Round about the time of ‘Perverted by Language’ I lost interest a bit. With his glamorous American band mate girlfriend Brix the music seemed to be getting ready for the 90’s. My mate Neil recently recently published his own playlist on Spotify, being 10 years younger Neil’s list concentrated on a more recent time of better production values, Smith even ‘sings’ on a couple of tracks, for a casual listener like me it was every bit as good as the ‘old’ Fall but I missed it at the time.
After years of listening I still haven’t got much of a clue as to what Smith is on about in his lyrics but that is not really the point, as far as I am concerned there’s enough to fire the imagination in the song titles alone ,New Face in Hell’, ‘The Man Whose Head Expanded’,’Kicker Conspiracy’ ‘Spector vs Rector’, Prole Art Threat’. These are lines that have seared themselves into my imagination I cant catch a train from King’s Cross without reflecting on the lyrics to ‘Leave the Capitol’ (‘exit this Roman shell’)
Unfortunately along with the values of no bullshit and hard work Smith had more destructive values, he had smoked heavily all his life because that’s what northern people do apparently. On his death he had lung damage. His main illicit drug of choice had been amphetamines, not surprising when you regard his prodigious output. It was the alcohol that was the real killer though. Smith liked to spend his time in pubs smoking (until the ban) and drinking. He probably had a problem with alcohol since the early 80’s. The old adage ‘the man takes a drink then the drink takes the man’ was to prove sadly true, recent clips show him drinking in a pub slurring his words and struggling with his recollections. There was also the case that most of his strident views had probably been formed by the time he was 18, he had become one of those old men out of time who are only half a paragraph away from saying something that sounds a bit racist. Performances continued as normal thanks to some enthusiastic young musicians (including girlfriend on keyboards) he had recruited. He tended to wander about fiddling with controls on amps (probably the ultimate insult to any self respecting guitarist). When he appeared at Glastonbury with what appeared to be a large urine stain down his trousers things had just got a bit too real.
Like most individualists you had to take Smith on his own terms, he said what he believed and and you either accepted that or not. People like that attract their fair share of sycophants because they are strong personality’s. Reading his biography us was stuck by his similarity to John Lydon (and curiously Ginger Baker), Smith was a lot funnier though.
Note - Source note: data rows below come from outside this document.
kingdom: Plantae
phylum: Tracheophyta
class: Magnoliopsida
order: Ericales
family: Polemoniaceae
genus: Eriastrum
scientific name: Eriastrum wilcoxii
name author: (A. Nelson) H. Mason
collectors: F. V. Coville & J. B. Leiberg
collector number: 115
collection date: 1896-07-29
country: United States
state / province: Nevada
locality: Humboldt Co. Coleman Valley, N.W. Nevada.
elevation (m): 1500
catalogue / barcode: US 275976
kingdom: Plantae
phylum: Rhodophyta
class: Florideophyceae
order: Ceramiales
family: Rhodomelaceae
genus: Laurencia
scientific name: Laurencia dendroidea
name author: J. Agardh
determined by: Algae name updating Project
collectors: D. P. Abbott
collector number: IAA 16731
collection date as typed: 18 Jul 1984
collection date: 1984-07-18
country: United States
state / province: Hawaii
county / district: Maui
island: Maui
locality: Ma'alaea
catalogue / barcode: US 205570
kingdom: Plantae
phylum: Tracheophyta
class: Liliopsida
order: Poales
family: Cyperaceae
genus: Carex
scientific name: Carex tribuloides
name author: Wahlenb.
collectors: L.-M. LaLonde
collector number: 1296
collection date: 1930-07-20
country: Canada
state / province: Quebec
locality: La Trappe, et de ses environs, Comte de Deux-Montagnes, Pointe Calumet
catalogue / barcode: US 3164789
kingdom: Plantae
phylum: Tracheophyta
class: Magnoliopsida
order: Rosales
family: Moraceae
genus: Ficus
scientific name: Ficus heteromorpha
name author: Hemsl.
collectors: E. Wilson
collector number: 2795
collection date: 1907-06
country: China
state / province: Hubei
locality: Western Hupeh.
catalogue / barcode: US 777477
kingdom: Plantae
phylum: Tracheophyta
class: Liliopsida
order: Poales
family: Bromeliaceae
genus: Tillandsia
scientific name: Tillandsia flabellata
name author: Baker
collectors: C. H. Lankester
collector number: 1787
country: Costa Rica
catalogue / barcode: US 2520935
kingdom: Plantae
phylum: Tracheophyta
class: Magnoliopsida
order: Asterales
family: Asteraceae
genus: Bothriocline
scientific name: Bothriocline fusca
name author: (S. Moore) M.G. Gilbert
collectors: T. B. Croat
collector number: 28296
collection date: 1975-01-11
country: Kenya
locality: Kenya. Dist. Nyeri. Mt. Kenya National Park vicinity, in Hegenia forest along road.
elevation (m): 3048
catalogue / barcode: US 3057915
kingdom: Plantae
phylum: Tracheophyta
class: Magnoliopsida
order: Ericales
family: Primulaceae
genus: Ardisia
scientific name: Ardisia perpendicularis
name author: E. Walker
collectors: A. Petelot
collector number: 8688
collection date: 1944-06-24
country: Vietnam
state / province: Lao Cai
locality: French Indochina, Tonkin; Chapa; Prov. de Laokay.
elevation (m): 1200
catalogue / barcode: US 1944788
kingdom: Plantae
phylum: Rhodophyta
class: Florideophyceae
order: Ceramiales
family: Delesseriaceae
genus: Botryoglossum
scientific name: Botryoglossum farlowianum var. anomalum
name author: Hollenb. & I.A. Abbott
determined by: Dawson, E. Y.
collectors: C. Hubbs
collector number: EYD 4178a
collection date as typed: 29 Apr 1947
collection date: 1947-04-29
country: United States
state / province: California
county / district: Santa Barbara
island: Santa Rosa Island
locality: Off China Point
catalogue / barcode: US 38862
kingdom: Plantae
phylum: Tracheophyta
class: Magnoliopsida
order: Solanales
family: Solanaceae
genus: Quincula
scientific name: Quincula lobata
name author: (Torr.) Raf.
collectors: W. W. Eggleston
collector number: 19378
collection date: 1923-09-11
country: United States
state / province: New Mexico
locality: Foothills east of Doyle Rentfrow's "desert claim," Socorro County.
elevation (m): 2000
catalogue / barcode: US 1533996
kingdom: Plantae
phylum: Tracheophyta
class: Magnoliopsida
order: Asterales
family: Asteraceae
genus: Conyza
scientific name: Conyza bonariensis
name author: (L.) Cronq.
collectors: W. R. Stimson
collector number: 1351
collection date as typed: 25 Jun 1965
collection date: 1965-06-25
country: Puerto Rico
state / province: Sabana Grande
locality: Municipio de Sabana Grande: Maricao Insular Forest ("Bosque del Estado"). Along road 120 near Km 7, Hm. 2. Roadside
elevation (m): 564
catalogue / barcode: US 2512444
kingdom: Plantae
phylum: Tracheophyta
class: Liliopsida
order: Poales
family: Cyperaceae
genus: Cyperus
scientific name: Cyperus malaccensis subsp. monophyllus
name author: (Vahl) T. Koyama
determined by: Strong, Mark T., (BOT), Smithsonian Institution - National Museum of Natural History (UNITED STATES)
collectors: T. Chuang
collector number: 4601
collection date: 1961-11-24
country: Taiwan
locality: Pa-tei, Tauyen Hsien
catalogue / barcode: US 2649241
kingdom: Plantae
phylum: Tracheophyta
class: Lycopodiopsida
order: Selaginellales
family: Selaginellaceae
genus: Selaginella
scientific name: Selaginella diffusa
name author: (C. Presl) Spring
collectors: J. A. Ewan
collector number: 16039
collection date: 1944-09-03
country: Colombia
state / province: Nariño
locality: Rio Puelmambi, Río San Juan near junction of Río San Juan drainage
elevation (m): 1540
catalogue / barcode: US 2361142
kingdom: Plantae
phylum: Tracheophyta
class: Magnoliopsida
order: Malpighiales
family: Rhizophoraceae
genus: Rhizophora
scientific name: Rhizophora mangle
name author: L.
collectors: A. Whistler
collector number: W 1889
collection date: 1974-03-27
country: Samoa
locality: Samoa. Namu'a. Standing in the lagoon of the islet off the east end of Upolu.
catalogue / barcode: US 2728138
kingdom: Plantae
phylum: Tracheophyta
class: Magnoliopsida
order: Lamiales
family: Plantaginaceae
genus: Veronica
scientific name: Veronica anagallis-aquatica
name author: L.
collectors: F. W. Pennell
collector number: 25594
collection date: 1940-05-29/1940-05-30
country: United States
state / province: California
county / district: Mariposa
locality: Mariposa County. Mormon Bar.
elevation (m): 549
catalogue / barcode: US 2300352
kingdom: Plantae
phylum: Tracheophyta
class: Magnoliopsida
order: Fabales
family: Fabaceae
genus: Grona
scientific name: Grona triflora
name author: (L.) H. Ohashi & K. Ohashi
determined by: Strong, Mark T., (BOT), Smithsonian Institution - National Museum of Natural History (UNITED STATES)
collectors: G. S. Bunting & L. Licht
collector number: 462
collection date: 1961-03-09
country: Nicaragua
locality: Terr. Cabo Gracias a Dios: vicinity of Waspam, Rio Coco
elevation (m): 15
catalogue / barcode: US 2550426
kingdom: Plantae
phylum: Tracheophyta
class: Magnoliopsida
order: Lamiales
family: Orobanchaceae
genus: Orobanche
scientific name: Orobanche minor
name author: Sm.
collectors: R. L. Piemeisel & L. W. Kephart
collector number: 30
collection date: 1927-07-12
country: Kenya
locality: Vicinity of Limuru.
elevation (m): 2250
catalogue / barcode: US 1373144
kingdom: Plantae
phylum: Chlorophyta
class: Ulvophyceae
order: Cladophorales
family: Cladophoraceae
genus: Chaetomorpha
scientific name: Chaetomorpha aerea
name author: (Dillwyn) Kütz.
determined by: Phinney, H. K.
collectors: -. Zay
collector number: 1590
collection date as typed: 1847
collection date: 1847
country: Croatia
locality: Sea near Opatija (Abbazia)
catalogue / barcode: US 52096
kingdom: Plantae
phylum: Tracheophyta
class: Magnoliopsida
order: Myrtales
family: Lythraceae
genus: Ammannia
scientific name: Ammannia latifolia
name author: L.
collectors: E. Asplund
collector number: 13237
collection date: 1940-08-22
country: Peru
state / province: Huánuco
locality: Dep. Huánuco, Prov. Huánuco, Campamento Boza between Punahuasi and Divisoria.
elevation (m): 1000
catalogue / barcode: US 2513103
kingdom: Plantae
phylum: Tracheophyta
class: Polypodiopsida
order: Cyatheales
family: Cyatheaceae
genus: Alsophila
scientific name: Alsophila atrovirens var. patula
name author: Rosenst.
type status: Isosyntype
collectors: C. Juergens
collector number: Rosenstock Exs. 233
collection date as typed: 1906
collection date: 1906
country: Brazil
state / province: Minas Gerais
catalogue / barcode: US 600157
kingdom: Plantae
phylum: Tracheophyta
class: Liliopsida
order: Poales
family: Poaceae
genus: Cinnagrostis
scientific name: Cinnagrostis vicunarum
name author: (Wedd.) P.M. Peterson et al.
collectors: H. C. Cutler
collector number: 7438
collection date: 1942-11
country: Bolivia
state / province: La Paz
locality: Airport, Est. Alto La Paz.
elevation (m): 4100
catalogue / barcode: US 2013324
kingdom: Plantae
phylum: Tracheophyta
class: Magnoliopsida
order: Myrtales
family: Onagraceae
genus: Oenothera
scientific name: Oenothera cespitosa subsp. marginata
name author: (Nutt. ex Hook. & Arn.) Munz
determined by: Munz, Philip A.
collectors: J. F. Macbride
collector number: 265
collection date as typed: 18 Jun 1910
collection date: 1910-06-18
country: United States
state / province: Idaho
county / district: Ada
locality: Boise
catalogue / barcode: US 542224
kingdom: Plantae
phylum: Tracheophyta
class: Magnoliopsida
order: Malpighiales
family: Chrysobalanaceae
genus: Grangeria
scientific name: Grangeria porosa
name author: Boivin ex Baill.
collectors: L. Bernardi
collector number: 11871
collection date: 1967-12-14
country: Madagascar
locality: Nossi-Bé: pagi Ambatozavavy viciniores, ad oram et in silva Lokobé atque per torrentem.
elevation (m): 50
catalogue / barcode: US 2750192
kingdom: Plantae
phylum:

Maybe it’s the nature of my Facebook feed but most of his obituaries are from 40-50 year old male intellectuals, despite such a long and active career the mainstream media seemed a lot more interested in the death of the singer from the Cranberries , I haven’t heard a mention of Smith on anything more mainstream than 6Music. I get the impression that when Paul Weller or one of the Gallagher brothers pass on there will be an awful lot of old men crying into their beer. For better or worse people really loved that music, its the sort of music that people sing at Karaoke or play at their weddings.
Like Sun Ra or Can or Beefheart, Smiths music will be admired rather than loved, at least for as long as John Peel is dead. The Fall is still music for what we used to call ‘heads’ in the 70’s the sort of people who take delight in music that is ‘challenging’.
I suspect that Smith himself would not have given a shit about his legacy. These days that’s the most refreshing thing of all. Smith would never revisit a classic line up or tour a classic album like so many of his peers have been tempted to do, there would be no 40th anniversary tours or re- imaginings of Hex Induction Hour with strings.